Stress ulcer prophylaxis in non-critically ill patients: a prospective evaluation of current practice in a general surgery department.

RATIONALE, AIMS AND OBJECTIVES: There is little evidence regarding the benefit of stress ulcer prophylaxis (SUP) outside a critical care setting. Overprescription of SUP is not devoid of risks. This prospective study aimed to evaluate the use of proton pump inhibitors (PPIs) for SUP in a general surgery department. METHOD: Data collection was performed prospectively during an 8-week period on patients hospitalized in a general surgery department (58 beds) by pharmacists. Patients with a PPI prescription for the treatment of ulcers, gastro-oesophageal reflux disease, oesophagitis or epigastric pain were excluded. Patients admitted twice during the study period were not reincluded. The American Society of Health-System Pharmacists guidelines on SUP were used to assess the appropriateness of de novo PPI prescriptions. RESULTS: Among 255 patients in the study, 138 (54%) received a prophylaxis with PPI, of which 86 (62%) were de novo PPI prescriptions.
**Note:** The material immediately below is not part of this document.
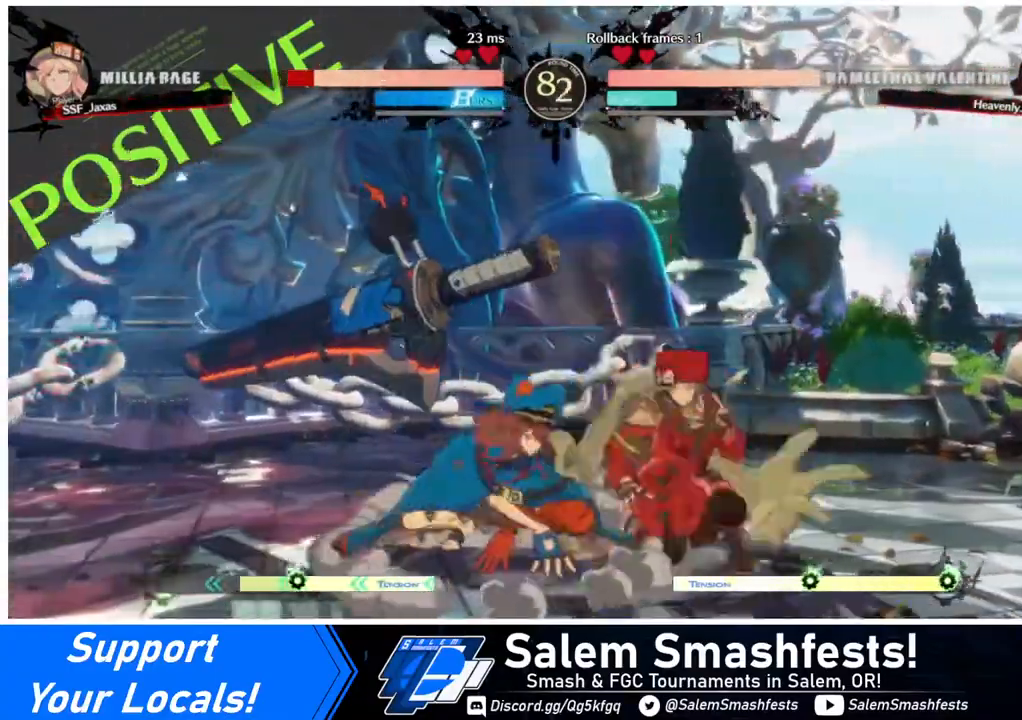
{"buttons": ["DPAD_DOWN", "DPAD_RIGHT"], "events": []}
A total of 129 patients (94%) received esomeprazole (according to the hospital drug policy). The most frequent dosage was at 40 mg once daily. Use of PPI for SUP was evaluated in 67 patients. A total of 53 patients (79%) had no risk factors for SUP. Twelve and two patients had one or two risk factors, respectively. At discharge, PPI prophylaxis was continued in 33% of patients with a de novo PPI prescription. CONCLUSIONS: This study highlights the overuse of PPIs in non-intensive care unit patients and the inappropriate continuation of PPI prescriptions at discharge. Treatment recommendations for SUP are needed to restrict PPI use for justified indications.